Tally the lines below that contain "execve" and reply with only the tally.

_RECORDED DATA_.

_____

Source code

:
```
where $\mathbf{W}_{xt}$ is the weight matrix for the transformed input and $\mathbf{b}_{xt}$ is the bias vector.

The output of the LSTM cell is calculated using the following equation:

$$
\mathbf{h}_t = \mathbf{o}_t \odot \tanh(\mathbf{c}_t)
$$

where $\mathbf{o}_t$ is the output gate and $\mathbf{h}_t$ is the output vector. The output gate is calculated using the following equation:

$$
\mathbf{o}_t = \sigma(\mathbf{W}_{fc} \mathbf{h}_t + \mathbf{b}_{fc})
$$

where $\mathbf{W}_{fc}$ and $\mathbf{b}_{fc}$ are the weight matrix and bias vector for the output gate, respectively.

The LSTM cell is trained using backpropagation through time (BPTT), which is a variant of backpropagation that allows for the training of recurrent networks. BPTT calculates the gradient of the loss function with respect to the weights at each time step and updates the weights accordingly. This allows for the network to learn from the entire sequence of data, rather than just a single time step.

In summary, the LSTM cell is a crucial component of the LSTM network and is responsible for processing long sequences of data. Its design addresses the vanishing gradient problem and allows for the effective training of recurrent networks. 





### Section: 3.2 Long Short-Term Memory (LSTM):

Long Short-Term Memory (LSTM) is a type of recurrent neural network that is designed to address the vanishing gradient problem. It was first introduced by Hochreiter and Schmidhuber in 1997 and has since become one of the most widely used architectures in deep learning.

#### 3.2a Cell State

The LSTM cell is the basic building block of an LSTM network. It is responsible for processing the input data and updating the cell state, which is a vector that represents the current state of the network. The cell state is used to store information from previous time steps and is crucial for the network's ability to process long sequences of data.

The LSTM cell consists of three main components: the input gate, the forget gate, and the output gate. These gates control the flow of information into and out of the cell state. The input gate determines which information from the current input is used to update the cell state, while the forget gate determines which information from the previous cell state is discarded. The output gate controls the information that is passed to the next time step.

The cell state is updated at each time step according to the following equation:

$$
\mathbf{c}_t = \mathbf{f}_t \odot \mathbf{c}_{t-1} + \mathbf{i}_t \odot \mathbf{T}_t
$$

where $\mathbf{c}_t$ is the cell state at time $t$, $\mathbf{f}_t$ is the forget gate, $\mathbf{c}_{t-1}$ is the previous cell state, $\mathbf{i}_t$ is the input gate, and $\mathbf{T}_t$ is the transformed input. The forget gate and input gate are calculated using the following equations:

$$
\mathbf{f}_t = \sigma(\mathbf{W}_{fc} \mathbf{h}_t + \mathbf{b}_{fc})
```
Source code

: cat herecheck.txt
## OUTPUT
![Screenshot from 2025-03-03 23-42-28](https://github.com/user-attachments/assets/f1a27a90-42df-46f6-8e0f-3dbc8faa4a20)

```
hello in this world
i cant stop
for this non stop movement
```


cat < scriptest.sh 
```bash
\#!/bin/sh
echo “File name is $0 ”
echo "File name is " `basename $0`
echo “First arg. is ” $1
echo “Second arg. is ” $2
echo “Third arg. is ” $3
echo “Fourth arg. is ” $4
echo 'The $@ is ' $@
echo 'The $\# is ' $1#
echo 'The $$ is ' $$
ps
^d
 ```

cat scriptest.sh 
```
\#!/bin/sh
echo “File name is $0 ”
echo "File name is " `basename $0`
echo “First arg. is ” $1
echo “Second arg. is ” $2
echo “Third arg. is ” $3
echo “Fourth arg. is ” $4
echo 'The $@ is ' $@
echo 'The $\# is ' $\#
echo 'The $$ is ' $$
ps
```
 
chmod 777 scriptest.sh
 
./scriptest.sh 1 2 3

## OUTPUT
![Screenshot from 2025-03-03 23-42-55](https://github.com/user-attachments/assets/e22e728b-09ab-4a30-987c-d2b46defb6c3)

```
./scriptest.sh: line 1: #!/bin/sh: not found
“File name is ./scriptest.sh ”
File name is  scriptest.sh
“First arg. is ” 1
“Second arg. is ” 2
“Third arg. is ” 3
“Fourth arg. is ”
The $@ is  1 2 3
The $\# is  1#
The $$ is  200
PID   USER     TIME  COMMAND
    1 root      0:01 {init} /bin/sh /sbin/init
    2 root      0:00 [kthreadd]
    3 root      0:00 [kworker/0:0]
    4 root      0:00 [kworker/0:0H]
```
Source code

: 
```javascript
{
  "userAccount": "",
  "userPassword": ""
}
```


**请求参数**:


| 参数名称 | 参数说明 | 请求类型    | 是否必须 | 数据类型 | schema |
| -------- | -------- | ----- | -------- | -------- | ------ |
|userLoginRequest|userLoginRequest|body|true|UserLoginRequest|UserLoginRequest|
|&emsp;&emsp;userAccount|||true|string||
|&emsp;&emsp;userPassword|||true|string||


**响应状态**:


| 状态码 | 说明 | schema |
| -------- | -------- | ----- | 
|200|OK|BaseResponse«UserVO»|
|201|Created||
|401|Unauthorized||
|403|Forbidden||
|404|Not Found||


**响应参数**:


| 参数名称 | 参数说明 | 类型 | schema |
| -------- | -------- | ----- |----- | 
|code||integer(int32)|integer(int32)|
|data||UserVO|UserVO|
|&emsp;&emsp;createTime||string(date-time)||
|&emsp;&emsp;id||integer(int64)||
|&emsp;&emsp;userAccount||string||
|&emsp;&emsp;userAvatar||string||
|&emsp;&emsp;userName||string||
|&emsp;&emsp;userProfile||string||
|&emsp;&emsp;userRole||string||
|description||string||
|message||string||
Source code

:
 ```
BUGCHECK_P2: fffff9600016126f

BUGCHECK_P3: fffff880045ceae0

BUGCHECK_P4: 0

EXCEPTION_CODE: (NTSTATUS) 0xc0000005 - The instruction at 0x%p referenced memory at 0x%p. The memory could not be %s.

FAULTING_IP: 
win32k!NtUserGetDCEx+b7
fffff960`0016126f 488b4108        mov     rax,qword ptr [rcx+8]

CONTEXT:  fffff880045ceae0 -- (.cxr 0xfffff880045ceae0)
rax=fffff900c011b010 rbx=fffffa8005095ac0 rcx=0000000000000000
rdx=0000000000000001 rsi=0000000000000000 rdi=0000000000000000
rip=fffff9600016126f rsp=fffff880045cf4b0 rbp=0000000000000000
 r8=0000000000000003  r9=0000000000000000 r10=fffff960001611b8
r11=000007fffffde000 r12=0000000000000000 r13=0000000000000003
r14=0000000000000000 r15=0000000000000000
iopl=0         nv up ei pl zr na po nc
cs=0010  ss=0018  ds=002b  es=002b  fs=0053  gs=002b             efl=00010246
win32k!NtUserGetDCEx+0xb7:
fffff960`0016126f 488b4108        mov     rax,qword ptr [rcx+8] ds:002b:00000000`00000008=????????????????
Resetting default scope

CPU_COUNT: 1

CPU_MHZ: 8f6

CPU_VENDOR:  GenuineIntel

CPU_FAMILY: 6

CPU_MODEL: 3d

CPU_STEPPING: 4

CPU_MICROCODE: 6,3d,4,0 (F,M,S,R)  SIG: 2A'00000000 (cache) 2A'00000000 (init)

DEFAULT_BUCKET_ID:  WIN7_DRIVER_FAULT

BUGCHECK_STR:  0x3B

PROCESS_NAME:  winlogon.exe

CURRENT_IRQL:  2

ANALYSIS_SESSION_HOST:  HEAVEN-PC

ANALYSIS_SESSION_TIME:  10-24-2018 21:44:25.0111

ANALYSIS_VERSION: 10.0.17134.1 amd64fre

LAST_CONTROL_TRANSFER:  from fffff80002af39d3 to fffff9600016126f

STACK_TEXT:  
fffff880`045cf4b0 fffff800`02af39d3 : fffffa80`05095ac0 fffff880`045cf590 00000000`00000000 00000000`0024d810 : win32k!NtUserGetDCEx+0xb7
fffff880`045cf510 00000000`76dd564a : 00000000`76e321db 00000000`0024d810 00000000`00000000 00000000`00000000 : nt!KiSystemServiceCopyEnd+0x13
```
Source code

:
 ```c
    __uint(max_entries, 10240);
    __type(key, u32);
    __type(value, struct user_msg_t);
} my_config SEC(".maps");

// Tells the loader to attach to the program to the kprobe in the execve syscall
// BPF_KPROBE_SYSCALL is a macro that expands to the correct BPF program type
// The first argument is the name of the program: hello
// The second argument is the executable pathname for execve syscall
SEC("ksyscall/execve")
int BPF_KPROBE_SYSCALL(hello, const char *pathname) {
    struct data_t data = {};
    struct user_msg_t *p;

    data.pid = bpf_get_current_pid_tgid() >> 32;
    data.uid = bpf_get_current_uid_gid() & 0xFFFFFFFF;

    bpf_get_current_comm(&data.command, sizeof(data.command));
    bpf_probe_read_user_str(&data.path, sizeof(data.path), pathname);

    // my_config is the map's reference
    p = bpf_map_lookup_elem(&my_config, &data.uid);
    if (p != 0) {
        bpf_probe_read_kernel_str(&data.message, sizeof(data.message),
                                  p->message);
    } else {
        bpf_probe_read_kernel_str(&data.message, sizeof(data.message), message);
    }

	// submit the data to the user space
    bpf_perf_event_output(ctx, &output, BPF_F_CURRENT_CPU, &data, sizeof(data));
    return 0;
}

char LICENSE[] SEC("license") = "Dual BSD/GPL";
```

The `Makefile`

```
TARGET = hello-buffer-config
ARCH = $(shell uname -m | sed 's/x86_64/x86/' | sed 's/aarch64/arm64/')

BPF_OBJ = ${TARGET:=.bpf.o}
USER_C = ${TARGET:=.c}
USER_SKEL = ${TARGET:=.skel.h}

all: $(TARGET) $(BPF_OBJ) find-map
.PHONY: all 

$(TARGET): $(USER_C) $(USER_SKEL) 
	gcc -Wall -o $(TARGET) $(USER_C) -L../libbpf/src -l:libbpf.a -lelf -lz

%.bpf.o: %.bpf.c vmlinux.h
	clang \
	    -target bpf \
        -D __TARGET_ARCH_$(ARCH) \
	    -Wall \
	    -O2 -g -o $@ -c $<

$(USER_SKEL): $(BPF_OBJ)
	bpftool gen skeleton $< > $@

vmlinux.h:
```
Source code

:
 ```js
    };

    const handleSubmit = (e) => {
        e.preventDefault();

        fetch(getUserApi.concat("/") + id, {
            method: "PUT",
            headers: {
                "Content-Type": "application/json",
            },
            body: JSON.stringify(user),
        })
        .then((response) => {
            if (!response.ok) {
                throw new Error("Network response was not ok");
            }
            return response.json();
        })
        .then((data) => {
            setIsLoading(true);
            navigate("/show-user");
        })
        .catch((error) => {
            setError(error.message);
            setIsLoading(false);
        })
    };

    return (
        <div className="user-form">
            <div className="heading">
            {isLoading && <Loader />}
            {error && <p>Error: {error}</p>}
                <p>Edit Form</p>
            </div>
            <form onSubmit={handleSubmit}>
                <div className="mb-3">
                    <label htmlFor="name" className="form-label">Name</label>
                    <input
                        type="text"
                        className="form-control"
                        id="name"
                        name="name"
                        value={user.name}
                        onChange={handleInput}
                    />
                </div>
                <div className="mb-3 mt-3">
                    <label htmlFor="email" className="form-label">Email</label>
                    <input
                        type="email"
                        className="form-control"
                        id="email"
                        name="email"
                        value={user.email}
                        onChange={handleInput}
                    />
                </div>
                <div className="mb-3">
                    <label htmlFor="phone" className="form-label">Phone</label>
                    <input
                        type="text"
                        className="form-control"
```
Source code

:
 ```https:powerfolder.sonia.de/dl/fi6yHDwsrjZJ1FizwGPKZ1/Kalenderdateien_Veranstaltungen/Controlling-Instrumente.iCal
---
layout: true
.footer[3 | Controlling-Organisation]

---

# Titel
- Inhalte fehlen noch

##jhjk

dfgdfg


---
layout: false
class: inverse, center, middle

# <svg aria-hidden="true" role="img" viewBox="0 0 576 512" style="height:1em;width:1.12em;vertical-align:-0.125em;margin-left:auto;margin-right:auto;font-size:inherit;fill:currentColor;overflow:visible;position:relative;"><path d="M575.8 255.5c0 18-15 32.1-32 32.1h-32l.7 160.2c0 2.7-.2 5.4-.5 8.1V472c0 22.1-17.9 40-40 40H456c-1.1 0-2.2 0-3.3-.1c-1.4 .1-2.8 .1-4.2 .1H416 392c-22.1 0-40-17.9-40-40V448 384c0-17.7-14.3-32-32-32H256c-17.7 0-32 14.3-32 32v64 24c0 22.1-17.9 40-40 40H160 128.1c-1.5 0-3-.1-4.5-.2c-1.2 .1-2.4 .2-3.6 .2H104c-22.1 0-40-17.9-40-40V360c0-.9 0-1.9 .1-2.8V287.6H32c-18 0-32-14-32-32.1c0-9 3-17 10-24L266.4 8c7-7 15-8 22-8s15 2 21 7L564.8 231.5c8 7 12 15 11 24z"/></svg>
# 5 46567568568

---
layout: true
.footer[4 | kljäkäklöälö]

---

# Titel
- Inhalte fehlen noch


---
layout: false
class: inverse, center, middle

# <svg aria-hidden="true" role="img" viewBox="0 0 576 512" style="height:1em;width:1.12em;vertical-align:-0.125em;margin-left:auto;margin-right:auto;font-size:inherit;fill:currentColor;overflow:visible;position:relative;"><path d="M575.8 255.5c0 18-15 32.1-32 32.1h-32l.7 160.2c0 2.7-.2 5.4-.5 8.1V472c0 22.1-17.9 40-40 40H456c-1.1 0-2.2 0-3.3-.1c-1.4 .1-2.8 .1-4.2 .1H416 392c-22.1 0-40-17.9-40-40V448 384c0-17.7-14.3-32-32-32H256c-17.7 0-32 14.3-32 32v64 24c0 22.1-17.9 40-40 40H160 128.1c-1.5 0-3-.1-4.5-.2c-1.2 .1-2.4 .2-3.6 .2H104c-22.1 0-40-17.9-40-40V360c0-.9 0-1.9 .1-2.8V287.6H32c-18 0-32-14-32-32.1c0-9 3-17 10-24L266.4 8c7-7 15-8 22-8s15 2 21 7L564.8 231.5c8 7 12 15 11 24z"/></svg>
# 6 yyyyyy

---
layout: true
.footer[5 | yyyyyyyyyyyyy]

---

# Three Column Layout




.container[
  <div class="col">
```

_____

_SOLUTION BELOW_. 3